Political debate over the politically correct topic of rescuing the live music industry in NSW is heating up in time for the March election, bringing spotlight on the empty stages in licensed venues.
After nearly five years languishing under the policy spasm that placed the Sydney CBD and Kings Cross precinct under blanket lockout laws, both political parties have seen the wisdom of playing to the portion of the population that is concerned about Sydney’s much degraded nightlife.
Collateral damage to the nanny-state approach to nightlife issues has been the hapless music industry, finding itself with fewer locations able or willing to host events, and diminishing crowds to make them economical.
While the attack-style politics seen from the offices and supporters of both parties has made any discussion of relaxing the draconian lockout laws too hot a topic, the slightly removed sector of musicians and the arts has become a palatable stand-in for the broader problems.
Just 59 days out from the election, Labor announced their policies on the issue at Sydney live music haven Oxford Art Factory.
NSW Opposition Leader Michael Daley announced the party’s ‘Right to Play’ program, including a pledge of $1.2 million to assist live music venues with soundproofing, and a new licensing scheme with a new class for live music venues and streamlined processes for gaining approvals.
There will also be a centralised location for noise complaints, taking over from Liquor & Gaming, police and several other entities currently required to deal with them, and incorporating safeguards for venues and historic use.
The Government responded yesterday, Minister for Racing Paul Toole and Minister for the Arts Don Harwin announcing the ‘Music NOW’ program, proffering support for boosting the night-time economy and cutting red tape with innovative arrangements.
There is a slated $1.5 million – to be split between grants to help organise street festivals and arts, which Toole suggests may include galleries and museums, with a brand new type of pop-up licence to foster greater diversity and business offerings, and the $1m ‘Music Now’ fund, to support the presentation of contemporary acts*.
AHA NSW Director of Liquor and Policing John Green spoke at the ALP announcement on Wednesday.
“The ‘Right to play’ initiative is a great starting point.
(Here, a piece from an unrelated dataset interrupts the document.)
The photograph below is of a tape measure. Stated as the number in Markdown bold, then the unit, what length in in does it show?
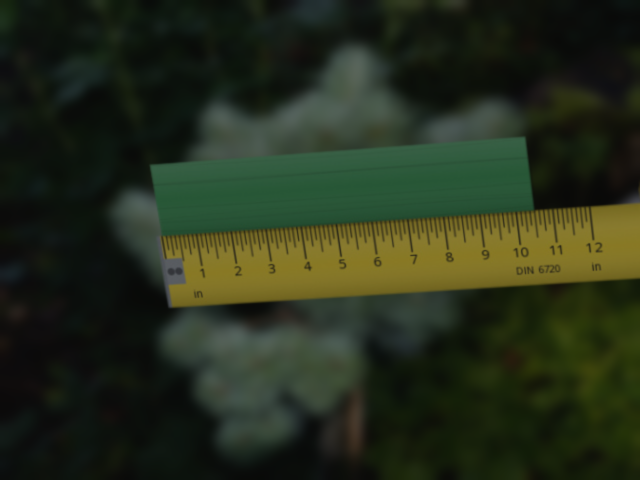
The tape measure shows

There needs to be an expectation music venues will actually have live music. People shouldn’t be able to think they can move next door to a live music venue that’s been there for years and say ‘let’s shut it down’ during reasonable hours.”
Solotel holds several venues that have been forced to revise their entertainment offerings amid sweeping compulsory changes to trading hours and business models, as seen dramatically at the five-level Kings Cross Hotel, which has had to greatly reduce the number of bands it hosts every week.
Solotel CEO Justine Baker sees the political jostling as a step in the right direction.
“The music and night-time policies announcement by both major parties can only be a positive step for our industry.
“However, we need to see both short- and long-term strategies that encourage investment and boost confidence in Sydney’s nightlife.
“It is clear the night-time economy is becoming a strong election issue; our industry and Sydney-siders want to see real change come from these announcements.”
A parliamentary review toward the end of 2018 found the live music industry in Sydney to be in “crisis” and recommended lifting restrictions on venues. A campaign by Liquor & Gaming is currently undertaking efforts to remove outdated and onerous restrictions.
Green also welcomed the Music NOW announcement, while the numbers cited spoke to the real issue behind the out-of-work musicians.
“Our members support nearly 75,000 live music performances every year and 84% of live music events are in pubs and bars,” said the AHA NSW director.
*CreateNSW responded to questioning that ‘contemporary music’ is defined as “Original musical works, including works that involve sampling, or reinterpretations of other composers’ work”.
‘Live music’ is defined as “musical performance by an artist or artists that are engaging instruments and/or singing in front of an audience”.
These definitions imply that DJs and recorded music are not covered, while cover bands may be OK.